Wells Fargo Lards Recruiting Deals as Rivals Turn Spartan
Stepping into a breach created by rival broker-dealers’ retrenchment from costly recruiting wars, Wells Fargo Advisors has told its managers it will significantly raise signing bonuses they can offer brokers with substantial books of business.
Well-placed sources at the private-client retail brokerage group of Wells Fargo Corp. said the firm will formalize the offering in coming days, but has told managers to begin talking up the deals.
Brokers producing about $2.5 million or more of revenue annually will be offered as much as 150% of that amount as a forgivable upfront cash loan and another 130-140% on the “back-end” if they hit asset-gathering targets in five and ten years, according to sources and outside recruiters.
The deal, which will be scaled down at lower levels, fattens the upfront 125-175% range Wells currently offers and together with the deferred money approaches the 300% deals that Morgan Stanley, Merrill Lynch and UBS AG’s U.S. broker-dealer had been offering to each other’s top-tier brokers. Those firms were recently instructed by their bank parents to curtail expensive recruiting packages that provided few net customer-asset benefits as they raided each other for brokers’ books of business.
“It looks like a real opportunity to make hay while the sun shines,” said a long-time Wells Advisors private client group branch manager, who spoke on condition of anonymity. “The initial blush is that for some reason—probably desperation—our guys have said we’re going to go full steam ahead.”
Wells’ new offer aims to replenish a brokerage force that has been depleted by its parent company’s disclosure last September of fake-account opening scandals in its consumer bank.
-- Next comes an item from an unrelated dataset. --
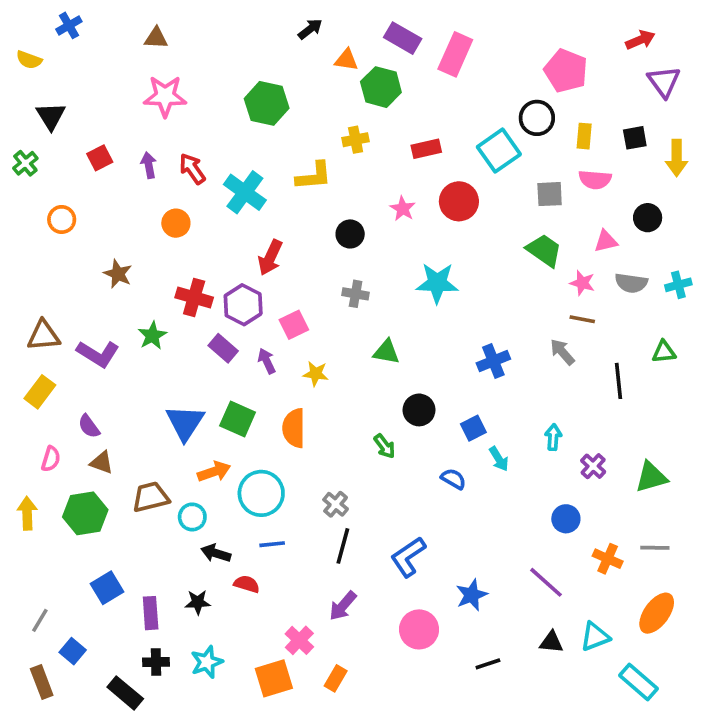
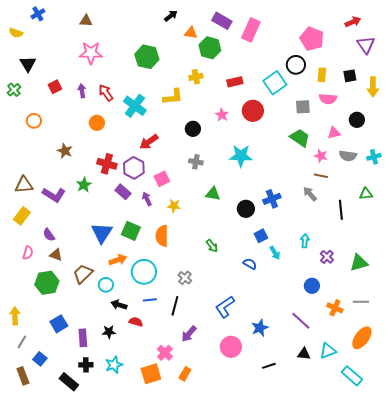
red arrow: (270, 258) -> (149, 142), turned 30
black circle: (419, 410) -> (246, 209), moved
brown trapezoid: (151, 497) -> (83, 274), turned -30
yellow arrow: (27, 513) -> (15, 316), moved
black line: (343, 546) -> (175, 306), moved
Wells Fargo Advisors has registered a 3% drop in its brokerage force of 14,657 since the scandal was disclosed and recruiters said it has been hard to attract new advisers to the core private client brokerage group where the new deal will be offered. (Wells offers brokerage services through about 11,000 standalone branch brokers as well as through in-bank brokers, private bankers and independent contractors in its Financial Network channel.)
While Morgan Stanley and Merrill Lynch are hoping to seal deals with prospects before their old deals are pulled in coming days, Wells Fargo has a very weak pipeline to prime, according to recruiters. UBS last summer said it would cut its recruiting budget by some 40% and focus more on retention packages.
“The reputational event is largely behind them and the enhancement of the deal against the backdrop of what is happening at competitors should be great for them but their pipeline has atrophied,” said one outside recruiter who spoke on condition of anonymity. “Nothing will happen quickly but you might seem some results by Labor Day.”
A Wells Advisors spokeswoman declined to discuss specifics of the deal, whose broad outlines were reported earlier Thursday in The Wall Street Journal, but did not deny the report.
“Attracting the industry’s top talent will always be a priority for Wells Fargo Advisors,” she said.